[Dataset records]
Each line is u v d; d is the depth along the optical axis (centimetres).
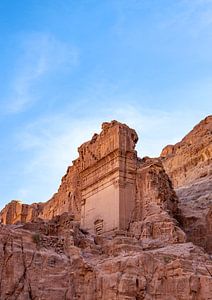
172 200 5272
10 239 3494
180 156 8975
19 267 3422
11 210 9175
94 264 3600
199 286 3334
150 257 3469
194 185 7056
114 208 4778
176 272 3369
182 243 4091
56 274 3541
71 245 3797
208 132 9175
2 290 3300
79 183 7125
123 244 3888
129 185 4866
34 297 3384
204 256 3725
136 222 4572
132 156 5009
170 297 3319
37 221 4650
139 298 3291
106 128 5288
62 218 4466
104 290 3362
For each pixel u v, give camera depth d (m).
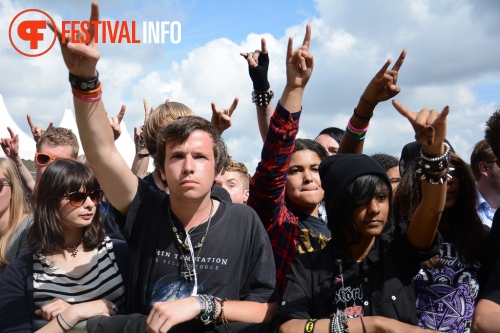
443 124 2.03
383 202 2.23
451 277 2.47
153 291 2.40
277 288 2.68
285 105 2.64
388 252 2.28
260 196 2.72
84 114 2.33
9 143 5.21
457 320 2.40
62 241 2.79
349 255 2.33
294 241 2.80
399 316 2.18
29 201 3.77
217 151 2.50
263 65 3.85
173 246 2.43
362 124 3.28
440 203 2.11
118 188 2.48
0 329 2.63
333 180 2.28
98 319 2.42
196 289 2.37
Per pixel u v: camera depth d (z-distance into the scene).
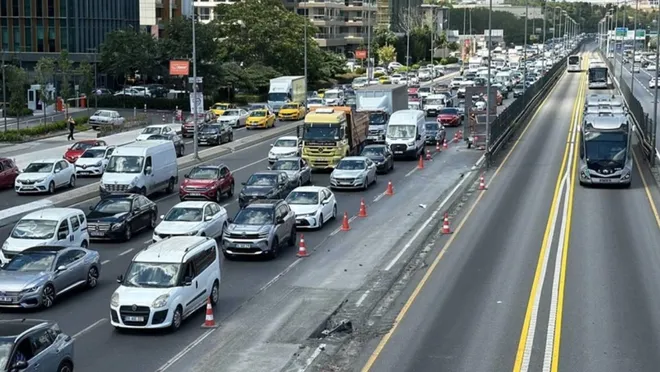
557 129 102.25
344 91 135.38
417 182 67.38
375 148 72.62
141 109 133.62
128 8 158.00
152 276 32.28
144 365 28.05
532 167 73.88
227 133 94.31
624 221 51.25
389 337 30.56
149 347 29.94
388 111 91.38
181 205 46.69
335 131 72.25
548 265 40.75
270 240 42.81
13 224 53.09
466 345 29.41
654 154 72.19
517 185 64.88
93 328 32.25
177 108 129.00
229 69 143.00
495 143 80.62
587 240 46.16
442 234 48.41
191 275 33.06
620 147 63.12
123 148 60.72
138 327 31.23
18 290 34.22
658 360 27.69
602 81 161.50
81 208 58.41
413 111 83.75
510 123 94.88
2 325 24.30
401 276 39.66
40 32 148.25
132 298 31.34
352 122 75.50
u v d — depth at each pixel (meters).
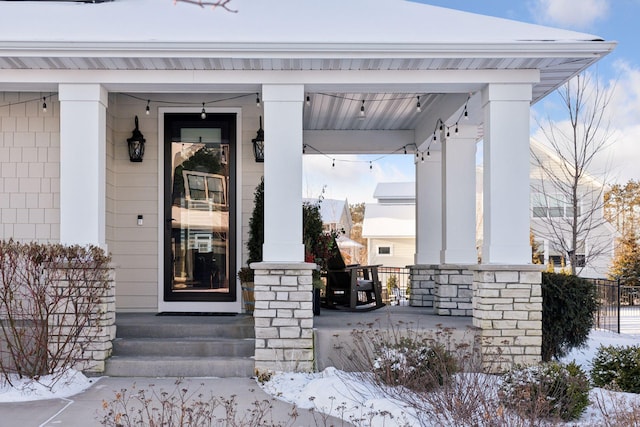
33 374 5.37
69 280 5.57
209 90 6.22
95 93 5.89
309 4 6.47
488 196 6.06
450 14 6.34
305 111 8.72
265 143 5.96
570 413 4.43
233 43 5.49
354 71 6.00
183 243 7.50
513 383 4.56
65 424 4.35
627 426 4.00
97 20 5.94
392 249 20.84
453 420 4.16
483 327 5.86
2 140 7.02
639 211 17.72
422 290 9.16
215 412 4.66
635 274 16.78
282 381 5.48
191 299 7.42
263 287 5.80
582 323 6.33
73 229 5.85
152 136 7.49
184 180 7.54
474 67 5.97
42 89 6.12
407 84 6.06
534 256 15.05
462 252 7.83
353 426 4.34
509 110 6.03
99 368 5.77
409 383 4.89
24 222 6.98
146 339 6.24
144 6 6.30
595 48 5.59
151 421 3.89
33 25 5.80
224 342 6.07
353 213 33.94
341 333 5.92
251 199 7.44
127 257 7.43
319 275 7.40
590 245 16.88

_TASK TO CARRY OUT_
Exactly reproduce the lines that run from the line with "407 84 6.06" through the last line of the records, inclusive.

_TASK ANSWER_
407 84 6.06
534 256 15.05
462 252 7.83
353 426 4.34
509 110 6.03
99 368 5.77
409 383 4.89
24 222 6.98
146 339 6.24
144 6 6.30
595 48 5.59
151 421 3.89
33 25 5.80
224 342 6.07
353 213 33.94
341 333 5.92
251 199 7.44
127 257 7.43
319 275 7.40
590 245 16.88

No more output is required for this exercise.